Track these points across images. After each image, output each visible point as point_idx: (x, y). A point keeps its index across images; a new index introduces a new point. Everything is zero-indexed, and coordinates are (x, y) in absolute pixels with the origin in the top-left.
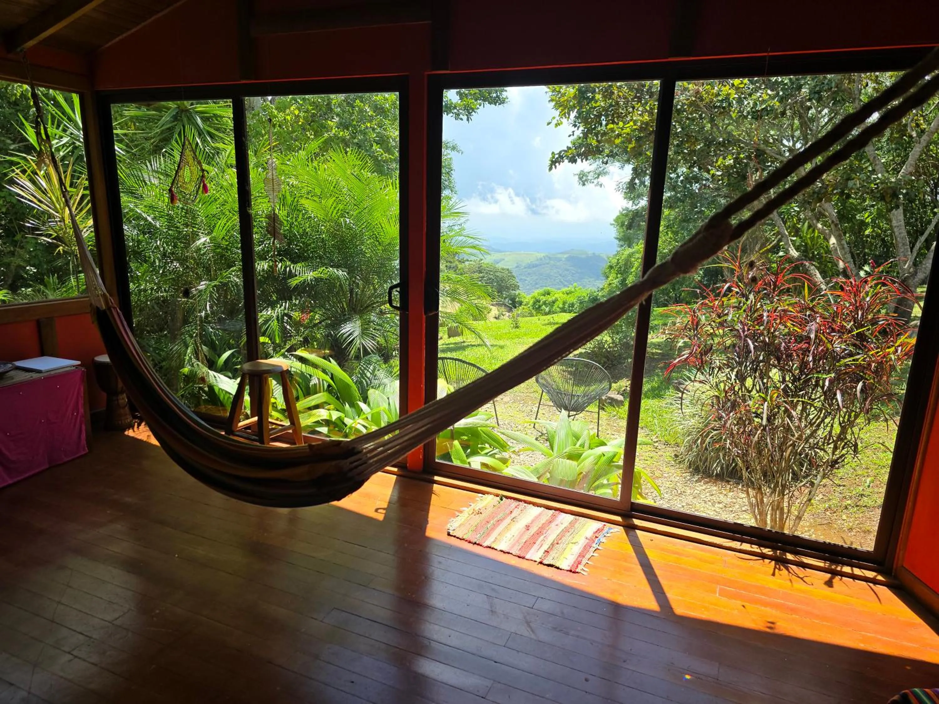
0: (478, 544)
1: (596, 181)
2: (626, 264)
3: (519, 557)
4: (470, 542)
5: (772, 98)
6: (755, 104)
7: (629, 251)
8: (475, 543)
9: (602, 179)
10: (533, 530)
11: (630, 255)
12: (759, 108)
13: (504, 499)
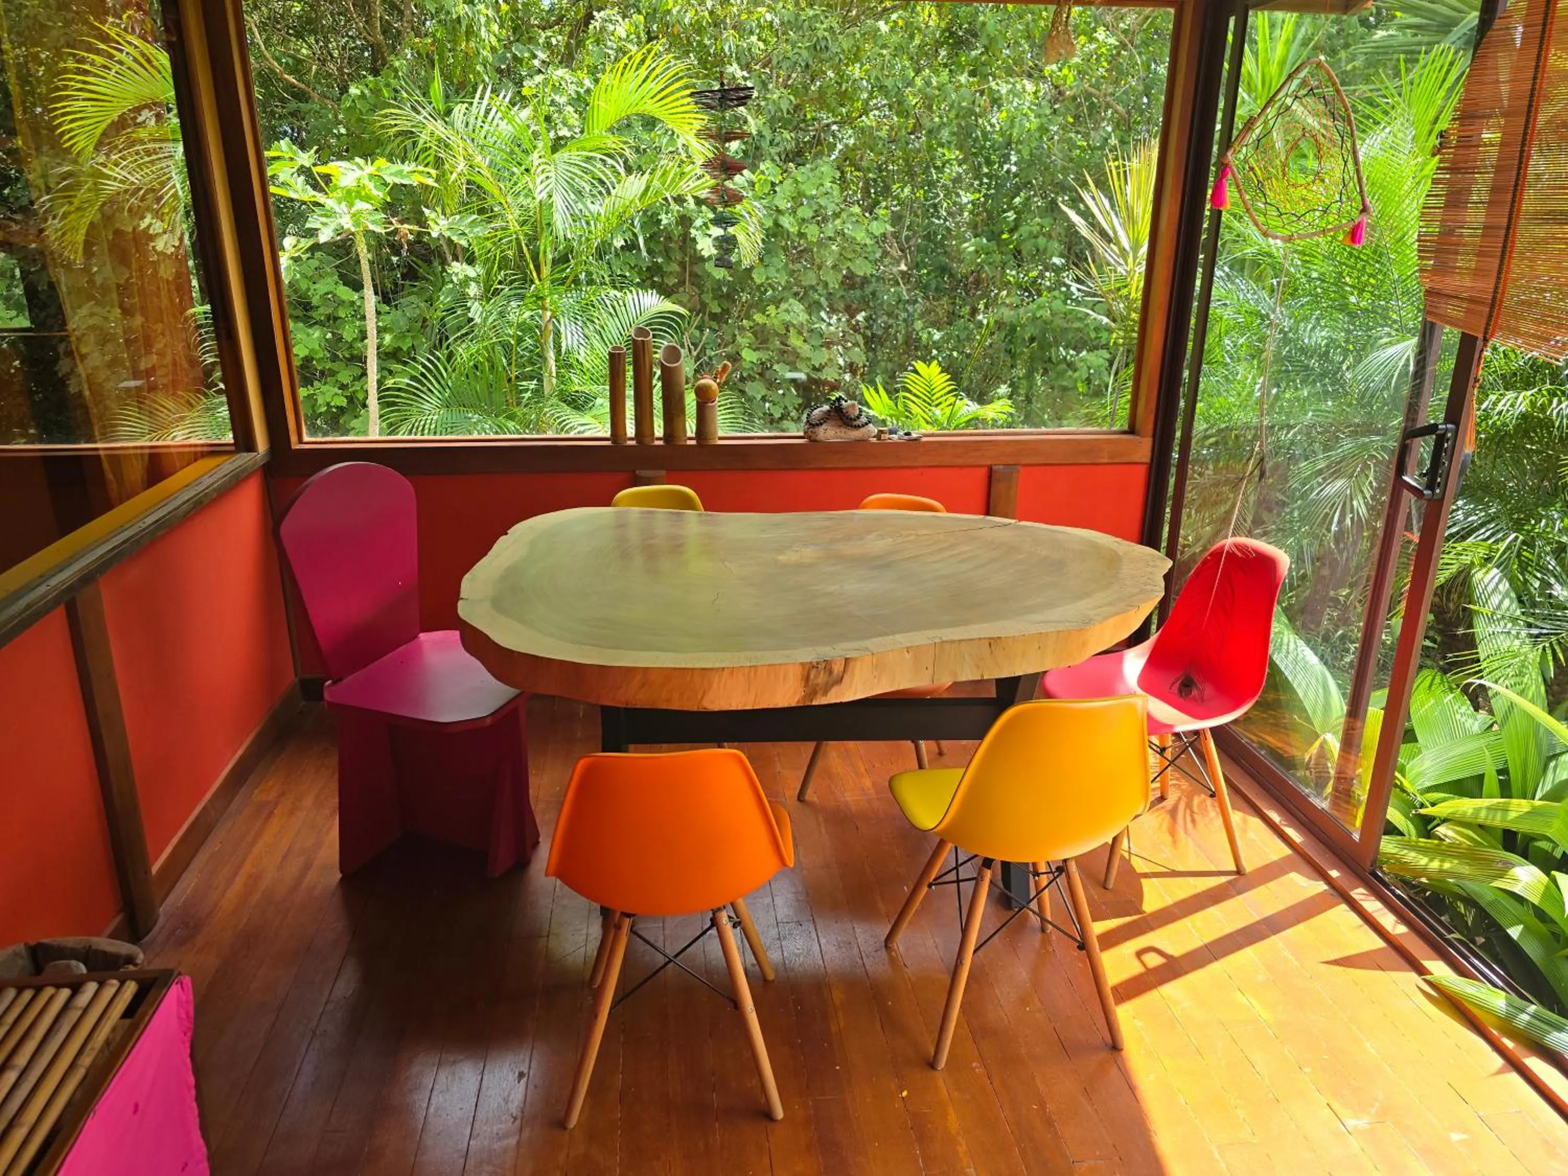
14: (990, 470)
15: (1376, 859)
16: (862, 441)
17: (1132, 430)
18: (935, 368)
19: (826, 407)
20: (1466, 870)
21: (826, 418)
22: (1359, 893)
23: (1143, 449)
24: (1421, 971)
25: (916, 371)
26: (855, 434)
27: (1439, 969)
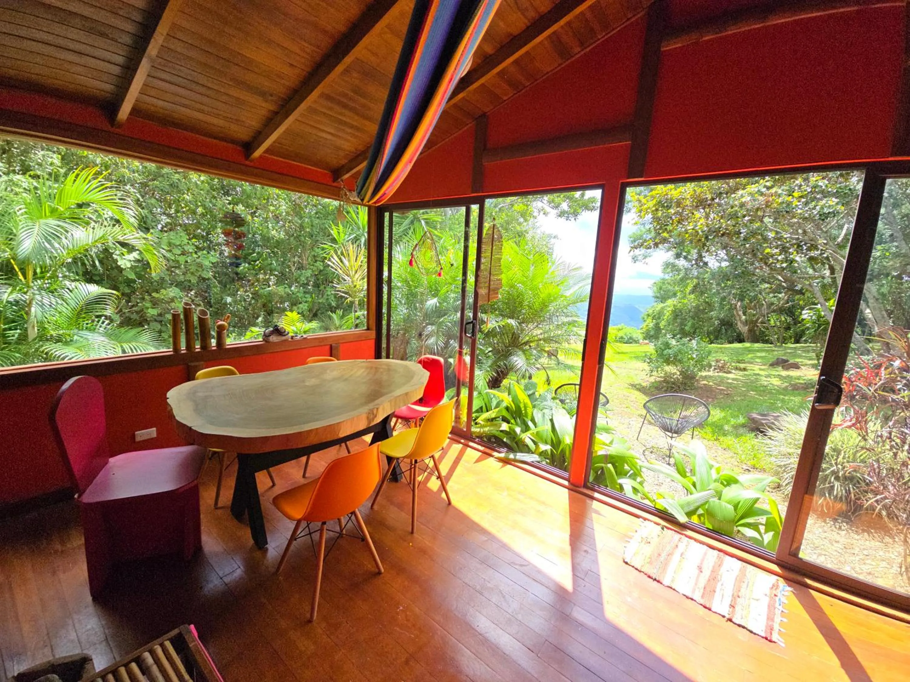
0: (658, 581)
1: (643, 261)
2: (659, 314)
3: (705, 607)
4: (649, 577)
5: (837, 204)
6: (822, 208)
7: (662, 305)
8: (655, 580)
9: (647, 260)
10: (707, 573)
11: (663, 308)
12: (826, 210)
13: (665, 529)
14: (331, 346)
15: (471, 433)
16: (286, 340)
17: (368, 329)
18: (295, 313)
19: (271, 329)
20: (492, 428)
21: (272, 333)
22: (471, 444)
23: (373, 334)
24: (492, 456)
25: (287, 315)
26: (284, 338)
27: (496, 454)
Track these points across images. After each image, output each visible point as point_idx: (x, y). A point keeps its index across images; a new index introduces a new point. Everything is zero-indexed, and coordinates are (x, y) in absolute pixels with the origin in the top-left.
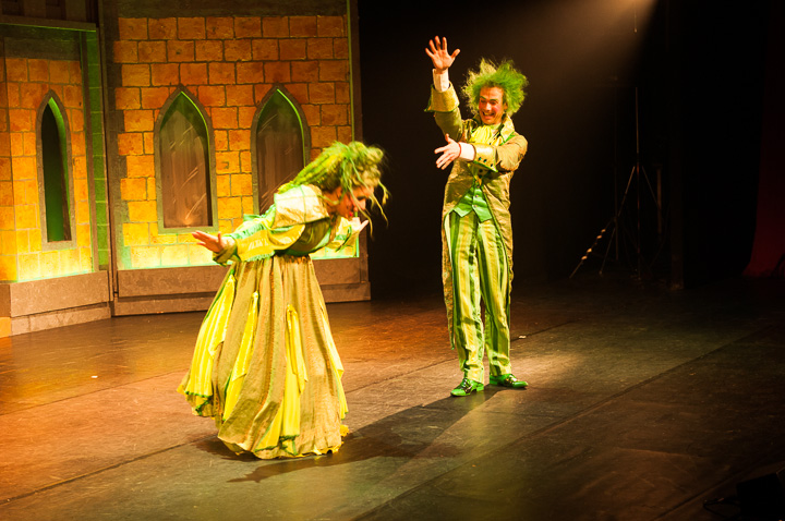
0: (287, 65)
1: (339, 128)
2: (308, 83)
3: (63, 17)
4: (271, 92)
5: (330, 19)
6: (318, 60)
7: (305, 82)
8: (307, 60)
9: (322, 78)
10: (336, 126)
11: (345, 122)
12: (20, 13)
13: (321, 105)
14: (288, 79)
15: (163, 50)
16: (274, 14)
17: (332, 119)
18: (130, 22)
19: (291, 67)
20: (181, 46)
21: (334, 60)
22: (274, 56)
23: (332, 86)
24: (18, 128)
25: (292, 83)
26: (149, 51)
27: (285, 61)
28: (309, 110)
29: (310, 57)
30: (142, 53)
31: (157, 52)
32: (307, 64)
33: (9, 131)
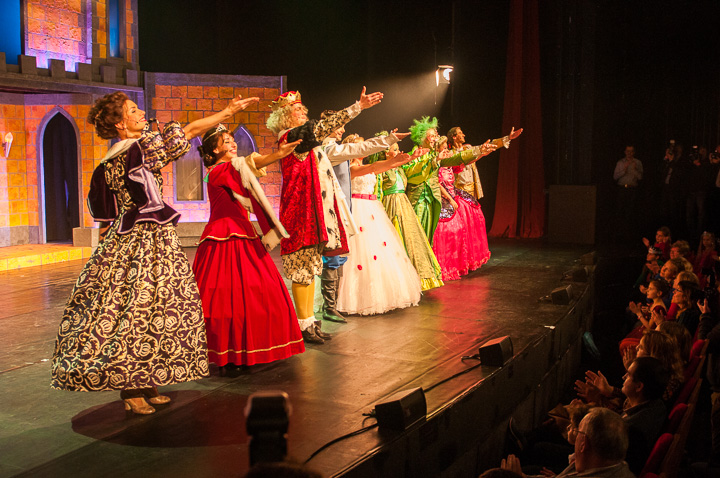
0: (247, 115)
2: (258, 124)
3: (125, 84)
4: (238, 128)
5: (271, 90)
6: (265, 112)
12: (102, 81)
13: (265, 137)
14: (247, 122)
15: (179, 103)
16: (241, 86)
17: (271, 144)
18: (162, 87)
19: (250, 115)
20: (189, 102)
24: (98, 144)
25: (250, 124)
26: (171, 103)
28: (258, 139)
29: (260, 110)
30: (167, 105)
31: (176, 104)
32: (258, 114)
33: (93, 145)
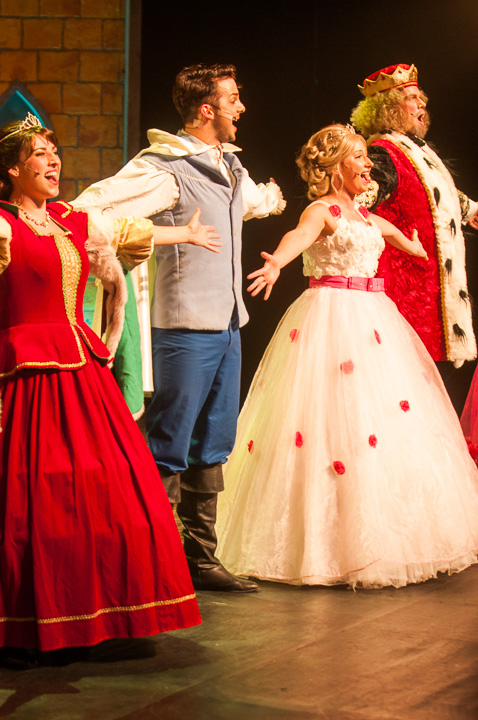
0: (33, 58)
1: (105, 152)
2: (62, 83)
4: (7, 94)
6: (79, 51)
7: (57, 82)
8: (63, 50)
9: (83, 77)
10: (101, 149)
11: (114, 143)
13: (79, 117)
14: (32, 76)
17: (94, 137)
19: (38, 59)
21: (104, 51)
22: (14, 43)
23: (97, 89)
25: (40, 82)
27: (30, 51)
28: (62, 123)
29: (68, 45)
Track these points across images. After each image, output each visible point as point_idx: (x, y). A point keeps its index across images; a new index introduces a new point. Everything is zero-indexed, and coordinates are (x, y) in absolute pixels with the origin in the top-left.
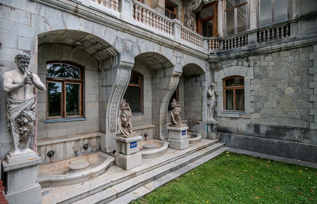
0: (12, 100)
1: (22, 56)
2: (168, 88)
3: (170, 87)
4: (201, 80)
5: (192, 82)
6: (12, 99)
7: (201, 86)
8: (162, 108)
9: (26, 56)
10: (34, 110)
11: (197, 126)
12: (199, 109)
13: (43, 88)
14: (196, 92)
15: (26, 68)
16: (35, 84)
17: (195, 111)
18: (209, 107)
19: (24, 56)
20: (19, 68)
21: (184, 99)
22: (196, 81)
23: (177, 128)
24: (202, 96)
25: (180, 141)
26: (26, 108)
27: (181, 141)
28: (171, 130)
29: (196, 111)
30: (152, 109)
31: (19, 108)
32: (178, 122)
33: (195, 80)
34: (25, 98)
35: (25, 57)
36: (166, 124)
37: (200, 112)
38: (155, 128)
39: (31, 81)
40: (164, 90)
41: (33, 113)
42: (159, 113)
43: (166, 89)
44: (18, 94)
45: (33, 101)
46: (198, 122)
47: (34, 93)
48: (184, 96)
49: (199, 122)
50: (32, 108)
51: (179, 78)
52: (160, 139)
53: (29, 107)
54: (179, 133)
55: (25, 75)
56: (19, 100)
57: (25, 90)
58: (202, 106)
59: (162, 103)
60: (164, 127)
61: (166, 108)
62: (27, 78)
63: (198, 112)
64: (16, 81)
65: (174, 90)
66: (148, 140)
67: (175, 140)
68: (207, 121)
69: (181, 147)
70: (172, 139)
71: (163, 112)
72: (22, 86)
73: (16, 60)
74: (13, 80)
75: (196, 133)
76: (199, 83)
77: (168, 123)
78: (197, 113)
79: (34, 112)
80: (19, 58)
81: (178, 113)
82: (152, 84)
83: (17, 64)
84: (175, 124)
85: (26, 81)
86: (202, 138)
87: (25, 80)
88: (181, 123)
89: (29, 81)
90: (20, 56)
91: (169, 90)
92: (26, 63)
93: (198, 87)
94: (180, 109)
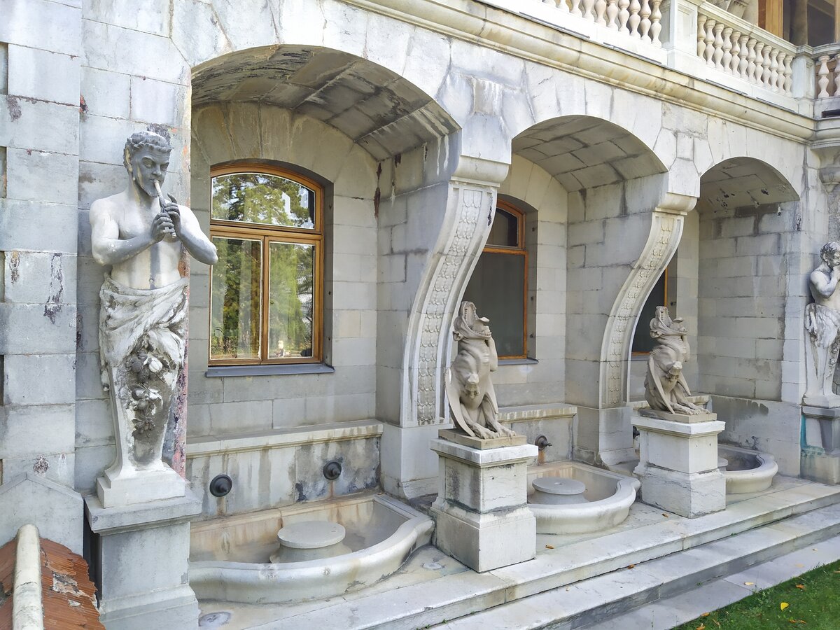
0: (115, 295)
1: (146, 142)
2: (635, 261)
3: (645, 258)
4: (777, 229)
5: (736, 239)
6: (116, 290)
7: (779, 254)
8: (608, 340)
9: (157, 144)
10: (180, 332)
11: (758, 419)
12: (766, 350)
13: (210, 254)
14: (755, 279)
15: (157, 184)
16: (186, 239)
17: (750, 360)
18: (813, 342)
19: (153, 142)
20: (136, 182)
21: (700, 307)
22: (757, 232)
23: (672, 422)
24: (784, 297)
25: (686, 478)
26: (158, 323)
27: (691, 478)
28: (649, 430)
29: (753, 357)
30: (567, 342)
31: (136, 320)
32: (674, 399)
33: (751, 231)
34: (153, 287)
35: (155, 147)
36: (624, 405)
37: (771, 363)
38: (576, 418)
39: (173, 230)
40: (620, 269)
41: (177, 341)
42: (597, 361)
43: (629, 266)
44: (133, 273)
45: (180, 300)
46: (761, 405)
47: (183, 270)
48: (698, 297)
49: (766, 403)
50: (174, 321)
51: (682, 219)
52: (600, 465)
53: (165, 319)
54: (682, 442)
55: (156, 209)
56: (135, 294)
57: (155, 260)
58: (782, 337)
59: (610, 318)
60: (615, 417)
61: (626, 340)
62: (162, 218)
63: (761, 363)
64: (127, 229)
65: (660, 269)
66: (549, 462)
67: (665, 472)
68: (803, 404)
69: (692, 506)
70: (650, 465)
71: (612, 358)
72: (143, 247)
73: (128, 156)
74: (119, 225)
75: (755, 448)
76: (768, 244)
77: (630, 401)
78: (758, 368)
79: (181, 337)
80: (135, 148)
81: (678, 365)
82: (570, 247)
83: (131, 170)
84: (666, 409)
85: (158, 227)
86: (778, 473)
87: (155, 226)
88: (691, 404)
89: (167, 230)
90: (141, 143)
91: (640, 267)
92: (159, 167)
93: (765, 255)
94: (688, 346)
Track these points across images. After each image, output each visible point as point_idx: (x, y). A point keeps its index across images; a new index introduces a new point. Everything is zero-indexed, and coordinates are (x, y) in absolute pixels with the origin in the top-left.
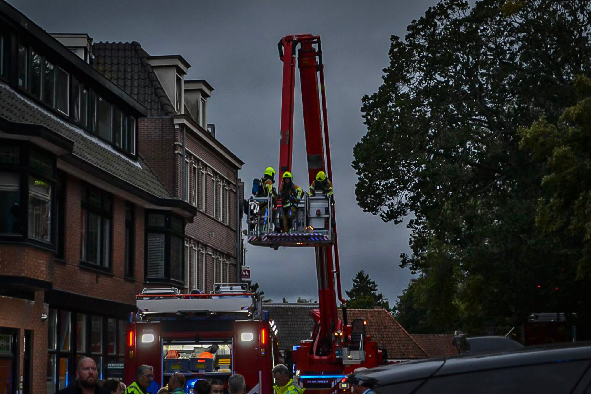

### [WHAT TO WORK ON]
Change every "zero-indexed" in the data above to "counted from zero", and write all of the data out again with nothing else altered. Leave out the pictures.

### [EXERCISE RESPONSE]
Track these points across images. After each image, output each visible point as point_idx: (x, y). A point keeps its index across images; a new index introduces a new point. Everything is counted from zero, and coordinates are (x, y) in absolute pixels with the origin in the top-left.
0: (478, 544)
1: (596, 181)
2: (626, 264)
3: (519, 557)
4: (470, 542)
5: (772, 98)
6: (755, 104)
7: (629, 251)
8: (475, 543)
9: (602, 179)
10: (533, 530)
11: (630, 255)
12: (759, 108)
13: (504, 499)
14: (990, 470)
15: (1376, 859)
16: (862, 441)
17: (1132, 430)
18: (935, 368)
19: (826, 407)
20: (1466, 870)
21: (826, 418)
22: (1359, 893)
23: (1143, 449)
24: (1421, 971)
25: (916, 371)
26: (855, 434)
27: (1439, 969)
0: (658, 581)
1: (643, 261)
2: (659, 314)
3: (705, 607)
4: (649, 577)
5: (837, 204)
6: (822, 208)
7: (662, 305)
8: (655, 580)
9: (647, 260)
10: (707, 573)
11: (663, 308)
12: (826, 210)
13: (665, 529)
14: (331, 346)
15: (471, 433)
16: (286, 340)
17: (368, 329)
18: (295, 313)
19: (271, 329)
20: (492, 428)
21: (272, 333)
22: (471, 444)
23: (373, 334)
24: (492, 456)
25: (287, 315)
26: (284, 338)
27: (496, 454)
Track these points across images. After each image, output each visible point as point_idx: (x, y). A point keeps its index across images; a new index introduces a new point. Everything is counted from zero, and coordinates are (x, y) in absolute pixels with the origin in the top-left.
0: (287, 65)
1: (339, 128)
2: (308, 83)
3: (63, 17)
4: (271, 92)
5: (330, 19)
6: (318, 60)
7: (305, 82)
8: (307, 60)
9: (322, 78)
10: (336, 126)
11: (345, 122)
12: (20, 13)
13: (321, 105)
14: (288, 79)
15: (163, 50)
16: (274, 14)
17: (332, 119)
18: (130, 22)
19: (291, 67)
20: (181, 46)
21: (334, 60)
22: (274, 56)
23: (332, 86)
24: (18, 128)
25: (292, 83)
26: (149, 51)
27: (285, 61)
28: (309, 110)
29: (310, 57)
30: (142, 53)
31: (157, 52)
32: (307, 64)
33: (9, 131)
0: (247, 115)
2: (258, 124)
3: (125, 84)
4: (238, 128)
5: (271, 90)
6: (265, 112)
12: (102, 81)
13: (265, 137)
14: (247, 122)
15: (179, 103)
16: (241, 86)
17: (271, 144)
18: (162, 87)
19: (250, 115)
20: (189, 102)
24: (98, 144)
25: (250, 124)
26: (171, 103)
28: (258, 139)
29: (260, 110)
30: (167, 105)
31: (176, 104)
32: (258, 114)
33: (93, 145)
0: (33, 58)
1: (105, 152)
2: (62, 83)
4: (7, 94)
6: (79, 51)
7: (57, 82)
8: (63, 50)
9: (83, 77)
10: (101, 149)
11: (114, 143)
13: (79, 117)
14: (32, 76)
17: (94, 137)
19: (38, 59)
21: (104, 51)
22: (14, 43)
23: (97, 89)
25: (40, 82)
27: (30, 51)
28: (62, 123)
29: (68, 45)
Track these points across images. After each image, output each visible point as point_idx: (x, y). A point keeps its index across images; a new index introduces a new point. Everything is counted from zero, and coordinates are (x, y) in absolute pixels with the origin in the top-left.
0: (12, 100)
1: (22, 56)
2: (168, 88)
3: (170, 87)
4: (201, 80)
5: (192, 82)
6: (12, 99)
7: (201, 86)
8: (162, 108)
9: (26, 56)
10: (34, 110)
11: (197, 126)
12: (199, 109)
13: (43, 88)
14: (196, 92)
15: (26, 68)
16: (35, 84)
17: (195, 111)
18: (209, 107)
19: (24, 56)
20: (19, 68)
21: (184, 99)
22: (196, 81)
23: (177, 128)
24: (202, 96)
25: (180, 141)
26: (26, 108)
27: (181, 141)
28: (171, 130)
29: (196, 111)
30: (152, 109)
31: (19, 108)
32: (178, 122)
33: (195, 80)
34: (25, 98)
35: (25, 57)
36: (166, 124)
37: (200, 112)
38: (155, 128)
39: (31, 81)
40: (164, 90)
41: (33, 113)
42: (159, 113)
43: (166, 89)
44: (18, 94)
45: (33, 101)
46: (198, 122)
47: (34, 93)
48: (184, 96)
49: (199, 122)
50: (32, 108)
51: (179, 78)
52: (160, 139)
53: (29, 107)
54: (179, 133)
55: (25, 75)
56: (19, 100)
57: (25, 90)
58: (202, 106)
59: (162, 103)
60: (164, 127)
61: (166, 108)
62: (27, 78)
63: (198, 112)
64: (16, 81)
65: (174, 90)
66: (148, 140)
67: (175, 140)
68: (207, 121)
69: (181, 147)
70: (172, 139)
71: (163, 112)
72: (22, 86)
73: (16, 60)
74: (13, 80)
75: (196, 133)
76: (199, 83)
77: (168, 123)
78: (197, 113)
79: (34, 112)
80: (19, 58)
81: (178, 113)
82: (152, 84)
83: (17, 64)
84: (175, 124)
85: (26, 81)
86: (202, 138)
87: (25, 80)
88: (181, 123)
89: (29, 81)
90: (20, 56)
91: (169, 90)
92: (26, 63)
93: (198, 87)
94: (180, 109)
0: (115, 295)
1: (146, 142)
2: (635, 261)
3: (645, 258)
4: (777, 229)
5: (736, 239)
6: (116, 290)
7: (779, 254)
8: (608, 340)
9: (157, 144)
10: (180, 332)
11: (758, 419)
12: (766, 350)
13: (210, 254)
14: (755, 279)
15: (157, 184)
16: (186, 239)
17: (750, 360)
18: (813, 342)
19: (153, 142)
20: (136, 182)
21: (700, 307)
22: (757, 232)
23: (672, 422)
24: (784, 297)
25: (686, 478)
26: (158, 323)
27: (691, 478)
28: (649, 430)
29: (753, 357)
30: (567, 342)
31: (136, 320)
32: (674, 399)
33: (751, 231)
34: (153, 287)
35: (155, 147)
36: (624, 405)
37: (771, 363)
38: (576, 418)
39: (173, 230)
40: (620, 269)
41: (177, 341)
42: (597, 361)
43: (629, 266)
44: (133, 273)
45: (180, 300)
46: (761, 405)
47: (183, 270)
48: (698, 297)
49: (766, 403)
50: (174, 321)
51: (682, 219)
52: (600, 465)
53: (165, 319)
54: (682, 442)
55: (156, 209)
56: (135, 294)
57: (155, 260)
58: (782, 337)
59: (610, 318)
60: (615, 417)
61: (626, 340)
62: (162, 218)
63: (761, 363)
64: (127, 229)
65: (660, 269)
66: (549, 462)
67: (665, 472)
68: (803, 404)
69: (692, 506)
70: (650, 465)
71: (612, 358)
72: (143, 247)
73: (128, 156)
74: (119, 225)
75: (755, 448)
76: (768, 244)
77: (630, 401)
78: (758, 368)
79: (181, 337)
80: (135, 148)
81: (678, 365)
82: (570, 247)
83: (131, 170)
84: (666, 409)
85: (158, 227)
86: (778, 473)
87: (155, 226)
88: (691, 404)
89: (167, 230)
90: (141, 143)
91: (640, 267)
92: (159, 167)
93: (765, 255)
94: (688, 346)
Track these points across images. After each image, output each visible point as point_idx: (x, y). A point keeps its index across images; a new index introduces a new point. Everything is counted from zero, and coordinates are (x, y) in absolute pixels with the origin in the top-left.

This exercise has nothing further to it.